- _Using the information_:
**A.** Translate into Spanish this line from the patch: "2 files changed, 18 insertions(+), 35 deletions(-)".
**B.** In the patch, rename "grab" to "lxml" throughout the part that opens with the words containing "From 80c08282e91389e1d5453c730e470332cdcf3a70 Mon" and closes with "insertions(+), 35 deletions(-)".
**C.** Carry the patch forward from the point where it stops.

*** Supplied text Section Begins ***

From 80c08282e91389e1d5453c730e470332cdcf3a70 Mon Sep 17 00:00:00 2001
From: feder <feder@localhost>
Date: Mon, 20 Feb 2017 17:51:46 +0300
Subject: [PATCH] Using grab module for parsing

---
 hptoad.py        | 50 ++++++++++++++++--------------------------------
 requirements.txt |  3 +--
 2 files changed, 18 insertions(+), 35 deletions(-)

diff --git a/hptoad.py b/hptoad.py
index 65eb0cc..d5e71fe 100755
--- a/hptoad.py
+++ b/hptoad.py
@@ -9,15 +9,7 @@ import subprocess
 import sys
 import time
 import sleekxmpp
-
-# --- page's head title parser
-import requests
-from lxml.html import fromstring
-from lxml.html import etree
-from bs4 import UnicodeDammit
-import chardet
-# --- page's head title parser
-
+from grab import Grab # page's head title parser
 
 opts = {
   "muc":      "room@conference.example.com",
@@ -186,34 +178,26 @@ class Hptoad:
         reply = ""
         err = None
 
-# --- page's head title parser
+        # --- page's head title parser
         if not (body.startswith("Link:") or body.startswith("\nLink:")) and not (body.startswith(self.bot_nick)):
             links = re.findall(r'(http[s]?://\S*)',body)
             if links:
                 for link in links:
-                    link=link.replace('>','')
-# http://stackoverflow.com/questions/29681486/problems-with-encoding-while-parsing-html-document-with-lxml
-                    page = requests.get(link)
-                    ud = UnicodeDammit(page.content, is_html=True)
-                    enc = ud.original_encoding.lower()
-                    declared_enc = ud.declared_html_encoding
-                    if declared_enc:
-                        declared_enc = declared_enc.lower()
-                    if (declared_enc and enc != declared_enc):
-                        detect_dict = chardet.detect(r.content)
-                        det_conf = detect_dict["confidence"]
-                        det_enc = detect_dict["encoding"].lower()

*** Supplied text Section Ends ***
*** Listed entries Section Begins ***

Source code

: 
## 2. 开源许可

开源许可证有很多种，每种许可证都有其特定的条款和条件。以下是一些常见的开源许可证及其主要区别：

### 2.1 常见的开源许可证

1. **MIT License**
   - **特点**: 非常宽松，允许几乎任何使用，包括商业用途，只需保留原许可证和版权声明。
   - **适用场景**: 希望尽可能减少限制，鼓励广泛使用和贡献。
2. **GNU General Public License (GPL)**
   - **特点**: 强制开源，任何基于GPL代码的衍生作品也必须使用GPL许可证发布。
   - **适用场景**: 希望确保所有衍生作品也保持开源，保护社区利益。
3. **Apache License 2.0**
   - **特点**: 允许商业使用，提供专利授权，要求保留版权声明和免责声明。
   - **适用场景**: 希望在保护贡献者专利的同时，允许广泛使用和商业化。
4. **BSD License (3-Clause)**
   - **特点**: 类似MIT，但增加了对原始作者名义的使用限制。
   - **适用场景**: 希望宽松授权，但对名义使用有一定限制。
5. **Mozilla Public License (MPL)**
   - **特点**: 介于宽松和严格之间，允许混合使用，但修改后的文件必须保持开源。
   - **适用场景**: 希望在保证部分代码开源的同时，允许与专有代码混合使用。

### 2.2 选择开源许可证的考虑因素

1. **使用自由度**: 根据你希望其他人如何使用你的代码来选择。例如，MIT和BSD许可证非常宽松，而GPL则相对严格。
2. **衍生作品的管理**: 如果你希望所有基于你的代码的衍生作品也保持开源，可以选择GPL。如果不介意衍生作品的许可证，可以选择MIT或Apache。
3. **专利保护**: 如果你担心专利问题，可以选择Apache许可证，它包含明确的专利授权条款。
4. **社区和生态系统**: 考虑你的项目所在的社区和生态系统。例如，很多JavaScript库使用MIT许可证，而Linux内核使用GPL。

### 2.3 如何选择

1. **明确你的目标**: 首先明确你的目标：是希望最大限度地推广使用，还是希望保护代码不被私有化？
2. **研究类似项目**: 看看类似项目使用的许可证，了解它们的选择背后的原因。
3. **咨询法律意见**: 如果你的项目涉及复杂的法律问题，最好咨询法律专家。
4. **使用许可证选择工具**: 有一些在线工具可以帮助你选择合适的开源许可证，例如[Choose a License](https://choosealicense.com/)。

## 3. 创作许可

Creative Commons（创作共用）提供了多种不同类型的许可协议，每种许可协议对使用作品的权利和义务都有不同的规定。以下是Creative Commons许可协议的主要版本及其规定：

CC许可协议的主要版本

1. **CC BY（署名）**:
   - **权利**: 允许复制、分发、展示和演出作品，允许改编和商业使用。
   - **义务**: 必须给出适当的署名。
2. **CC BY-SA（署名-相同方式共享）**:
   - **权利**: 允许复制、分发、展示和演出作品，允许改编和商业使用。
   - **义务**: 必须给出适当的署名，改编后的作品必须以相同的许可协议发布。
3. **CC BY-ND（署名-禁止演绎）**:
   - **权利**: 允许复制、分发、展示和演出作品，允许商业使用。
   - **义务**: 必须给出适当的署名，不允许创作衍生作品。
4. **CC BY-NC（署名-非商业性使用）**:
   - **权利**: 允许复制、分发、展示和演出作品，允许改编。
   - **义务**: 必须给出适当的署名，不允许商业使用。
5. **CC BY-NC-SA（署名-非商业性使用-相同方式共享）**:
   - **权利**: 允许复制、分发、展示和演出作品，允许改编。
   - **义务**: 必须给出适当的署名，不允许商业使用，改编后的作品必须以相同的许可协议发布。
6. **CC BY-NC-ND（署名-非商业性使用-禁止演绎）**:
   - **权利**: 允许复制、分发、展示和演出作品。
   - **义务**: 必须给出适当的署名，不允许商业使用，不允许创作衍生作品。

*** Listed entries Section Ends ***

- _Answers per task_:
**A.** 2 archivos cambiados, 18 inserciones(+), 35 eliminaciones(-)

**B.**
From 80c08282e91389e1d5453c730e470332cdcf3a70 Mon Sep 17 00:00:00 2001
From: feder <feder@localhost>
Date: Mon, 20 Feb 2017 17:51:46 +0300
Subject: [PATCH] Using lxml module for parsing

---
 hptoad.py        | 50 ++++++++++++++++--------------------------------
 requirements.txt |  3 +--
 2 files changed, 18 insertions(+), 35 deletions(-)

**C.**
-                        if enc == det_enc and det_conf < THRESHOLD_OF_CHARDETECT:
-                            enc = declared_enc
-                    content = page.content.decode(enc, "ignore").encode(enc)
-                    htmlparser = etree.HTMLParser(encoding=enc)
-                    root = etree.HTML(content, parser=htmlparser)
-                    title = root.findtext('.//title')
-                    if (len(links) > 1):
-                        reply = reply + "\nLink: %s" % title
-                    else:
-                        reply = reply + "Link: %s" % title
-# --- page's head title parser
+                    link = link.replace('>','')
+
+                    try:
+                        g = Grab()
+                        g.go(link)
+                        title = g.xpath_text('//title')
+                    except:
+                        title = ""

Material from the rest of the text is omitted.